One of the most fascinating things about nature is that all life on Earth is genetically related, so when we learn about animals, we also learn about ourselves. This is true even of the tiniest and seemingly least human organisms. The extensively studied microscopic roundworm C. elegans has contributed to medical breakthroughs because even this one-millimeter nematode is a close enough relation to humans to be relevant. Even so, there are degrees to these things. There’s only so much we can glean about human nature from observing plankton or sea anemones in the wild. This is what makes primates in particular intriguing, because they’re our closest non-human relatives. And when we look at bonobos, our closest cousins of all (humans share 98.7% of their DNA with bonobos and chimpanzees), we see a version of ourselves: intelligent, highly social apes whose lives are defined by free love and bisexuality.
Bonobos share nearly all of their DNA with chimpanzees. In fact historically, they were called pygmy chimps, and it wasn’t until 1929 that they were discovered to be a separate species. The differences in their behavior are much more immediately striking than their more subtle variations in appearance.
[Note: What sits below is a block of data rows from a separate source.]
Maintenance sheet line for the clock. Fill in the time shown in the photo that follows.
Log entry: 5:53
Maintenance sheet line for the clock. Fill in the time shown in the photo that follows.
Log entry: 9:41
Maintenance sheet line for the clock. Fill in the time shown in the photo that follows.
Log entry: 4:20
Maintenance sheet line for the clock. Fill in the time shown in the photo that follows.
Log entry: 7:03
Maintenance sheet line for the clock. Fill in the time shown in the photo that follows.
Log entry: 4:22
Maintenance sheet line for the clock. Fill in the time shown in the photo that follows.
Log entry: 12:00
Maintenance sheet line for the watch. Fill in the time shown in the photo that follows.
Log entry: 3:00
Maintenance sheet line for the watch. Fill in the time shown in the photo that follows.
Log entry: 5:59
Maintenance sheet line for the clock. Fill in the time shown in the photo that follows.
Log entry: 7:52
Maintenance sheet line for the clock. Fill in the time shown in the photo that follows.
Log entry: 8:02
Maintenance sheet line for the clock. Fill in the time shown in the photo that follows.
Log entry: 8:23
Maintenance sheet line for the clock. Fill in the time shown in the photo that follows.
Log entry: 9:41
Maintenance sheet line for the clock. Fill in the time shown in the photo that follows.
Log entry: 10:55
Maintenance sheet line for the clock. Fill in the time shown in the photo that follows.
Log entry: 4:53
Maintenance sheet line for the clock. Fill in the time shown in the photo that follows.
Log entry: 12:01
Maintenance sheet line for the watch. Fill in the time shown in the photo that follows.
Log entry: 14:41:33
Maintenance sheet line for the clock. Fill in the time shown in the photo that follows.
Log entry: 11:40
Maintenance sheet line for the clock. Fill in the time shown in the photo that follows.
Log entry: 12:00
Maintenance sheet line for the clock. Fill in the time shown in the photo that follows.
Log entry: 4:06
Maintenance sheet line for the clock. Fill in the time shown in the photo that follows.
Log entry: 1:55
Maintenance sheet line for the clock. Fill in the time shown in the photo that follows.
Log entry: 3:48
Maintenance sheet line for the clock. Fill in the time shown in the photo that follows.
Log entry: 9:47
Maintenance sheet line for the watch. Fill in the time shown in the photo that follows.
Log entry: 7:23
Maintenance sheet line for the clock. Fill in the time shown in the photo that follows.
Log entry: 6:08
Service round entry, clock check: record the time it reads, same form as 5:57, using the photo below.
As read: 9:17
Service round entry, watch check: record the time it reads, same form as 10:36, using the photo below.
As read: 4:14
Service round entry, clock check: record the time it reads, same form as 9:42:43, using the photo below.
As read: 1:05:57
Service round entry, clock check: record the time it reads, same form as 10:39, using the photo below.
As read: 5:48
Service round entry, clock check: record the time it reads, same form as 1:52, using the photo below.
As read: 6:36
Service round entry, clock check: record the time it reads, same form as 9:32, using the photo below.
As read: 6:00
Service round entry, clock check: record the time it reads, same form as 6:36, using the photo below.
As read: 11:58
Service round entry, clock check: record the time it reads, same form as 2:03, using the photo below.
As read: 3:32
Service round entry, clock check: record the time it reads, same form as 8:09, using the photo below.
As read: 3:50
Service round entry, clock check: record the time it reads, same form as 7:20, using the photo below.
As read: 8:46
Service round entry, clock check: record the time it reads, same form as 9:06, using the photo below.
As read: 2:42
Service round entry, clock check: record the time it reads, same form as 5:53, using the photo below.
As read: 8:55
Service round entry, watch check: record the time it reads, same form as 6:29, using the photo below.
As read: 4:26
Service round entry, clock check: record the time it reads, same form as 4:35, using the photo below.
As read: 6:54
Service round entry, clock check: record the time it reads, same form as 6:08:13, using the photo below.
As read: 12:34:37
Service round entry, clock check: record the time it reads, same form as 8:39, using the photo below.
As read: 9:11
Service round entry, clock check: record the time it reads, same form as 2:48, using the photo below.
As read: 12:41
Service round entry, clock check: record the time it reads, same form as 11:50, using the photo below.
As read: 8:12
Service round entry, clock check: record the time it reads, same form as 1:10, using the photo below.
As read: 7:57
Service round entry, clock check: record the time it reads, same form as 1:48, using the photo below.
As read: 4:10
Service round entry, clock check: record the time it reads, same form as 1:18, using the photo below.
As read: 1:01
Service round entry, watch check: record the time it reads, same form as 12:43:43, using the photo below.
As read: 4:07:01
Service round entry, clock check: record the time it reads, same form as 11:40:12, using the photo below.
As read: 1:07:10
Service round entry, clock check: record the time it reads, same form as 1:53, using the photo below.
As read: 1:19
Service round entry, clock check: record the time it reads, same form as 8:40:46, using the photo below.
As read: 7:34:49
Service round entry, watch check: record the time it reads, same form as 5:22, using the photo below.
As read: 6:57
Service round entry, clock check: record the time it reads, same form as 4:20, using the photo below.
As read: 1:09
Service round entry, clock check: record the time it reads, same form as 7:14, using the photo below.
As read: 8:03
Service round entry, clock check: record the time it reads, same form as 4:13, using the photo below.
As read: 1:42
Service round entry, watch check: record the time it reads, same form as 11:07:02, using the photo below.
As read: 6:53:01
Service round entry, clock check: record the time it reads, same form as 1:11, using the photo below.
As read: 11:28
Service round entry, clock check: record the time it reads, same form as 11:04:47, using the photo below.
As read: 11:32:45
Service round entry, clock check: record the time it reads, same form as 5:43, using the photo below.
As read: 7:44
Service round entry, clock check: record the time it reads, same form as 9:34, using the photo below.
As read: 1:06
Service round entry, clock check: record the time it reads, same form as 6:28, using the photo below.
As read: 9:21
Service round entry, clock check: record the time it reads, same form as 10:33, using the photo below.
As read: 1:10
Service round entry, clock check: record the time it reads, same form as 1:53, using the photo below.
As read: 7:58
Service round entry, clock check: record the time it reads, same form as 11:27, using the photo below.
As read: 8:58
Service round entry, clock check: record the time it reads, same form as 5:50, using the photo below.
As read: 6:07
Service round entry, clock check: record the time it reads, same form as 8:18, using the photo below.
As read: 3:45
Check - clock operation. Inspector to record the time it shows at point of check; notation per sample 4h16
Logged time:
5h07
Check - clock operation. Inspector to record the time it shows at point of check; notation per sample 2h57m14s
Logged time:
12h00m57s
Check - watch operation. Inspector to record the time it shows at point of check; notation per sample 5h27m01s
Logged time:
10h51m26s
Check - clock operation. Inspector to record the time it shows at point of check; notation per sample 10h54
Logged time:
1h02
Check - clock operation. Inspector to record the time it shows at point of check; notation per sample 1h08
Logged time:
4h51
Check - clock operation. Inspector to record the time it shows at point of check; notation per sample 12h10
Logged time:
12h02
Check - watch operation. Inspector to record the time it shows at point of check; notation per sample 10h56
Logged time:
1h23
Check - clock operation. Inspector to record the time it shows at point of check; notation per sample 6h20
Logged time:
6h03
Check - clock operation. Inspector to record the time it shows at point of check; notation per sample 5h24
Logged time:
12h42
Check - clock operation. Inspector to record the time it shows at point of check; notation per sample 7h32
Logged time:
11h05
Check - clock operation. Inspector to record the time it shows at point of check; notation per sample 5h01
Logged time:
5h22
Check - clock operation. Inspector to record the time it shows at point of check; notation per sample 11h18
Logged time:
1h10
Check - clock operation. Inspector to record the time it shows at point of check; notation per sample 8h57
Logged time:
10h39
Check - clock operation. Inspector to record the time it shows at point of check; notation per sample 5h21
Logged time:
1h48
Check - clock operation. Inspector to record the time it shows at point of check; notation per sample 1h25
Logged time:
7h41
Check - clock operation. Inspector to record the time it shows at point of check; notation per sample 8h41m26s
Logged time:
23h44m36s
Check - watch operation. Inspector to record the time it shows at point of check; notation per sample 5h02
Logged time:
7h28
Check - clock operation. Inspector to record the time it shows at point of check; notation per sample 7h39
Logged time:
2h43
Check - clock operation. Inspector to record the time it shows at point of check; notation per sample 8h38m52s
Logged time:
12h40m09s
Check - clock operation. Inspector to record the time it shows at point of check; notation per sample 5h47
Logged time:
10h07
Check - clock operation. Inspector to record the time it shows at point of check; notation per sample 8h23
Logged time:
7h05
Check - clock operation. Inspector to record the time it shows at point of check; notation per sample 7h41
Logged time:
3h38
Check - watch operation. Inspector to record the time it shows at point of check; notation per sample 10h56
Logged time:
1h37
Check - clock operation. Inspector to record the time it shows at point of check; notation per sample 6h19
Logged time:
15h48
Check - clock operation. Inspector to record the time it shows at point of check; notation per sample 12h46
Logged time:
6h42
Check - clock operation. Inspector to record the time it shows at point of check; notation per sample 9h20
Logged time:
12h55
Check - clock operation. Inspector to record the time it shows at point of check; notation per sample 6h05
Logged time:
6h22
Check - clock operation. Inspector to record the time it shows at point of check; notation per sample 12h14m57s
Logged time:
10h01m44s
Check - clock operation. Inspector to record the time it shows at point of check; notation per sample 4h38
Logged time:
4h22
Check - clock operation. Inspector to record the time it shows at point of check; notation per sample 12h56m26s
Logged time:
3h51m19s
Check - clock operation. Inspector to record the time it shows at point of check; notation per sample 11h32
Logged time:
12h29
Unlike chimps, who live in a male-dominated social structure, are known to be highly aggressive and warlike, and resolve disputes with violence, bonobos are the hippies of the primate world. Living in matriarchal groups led by females, bonobos use sex as the universal social tool for all occasions. As the renowned primatologist Frans de Waal put it, “The chimpanzee resolves sexual issues with power; the bonobo resolves power issues with sex.”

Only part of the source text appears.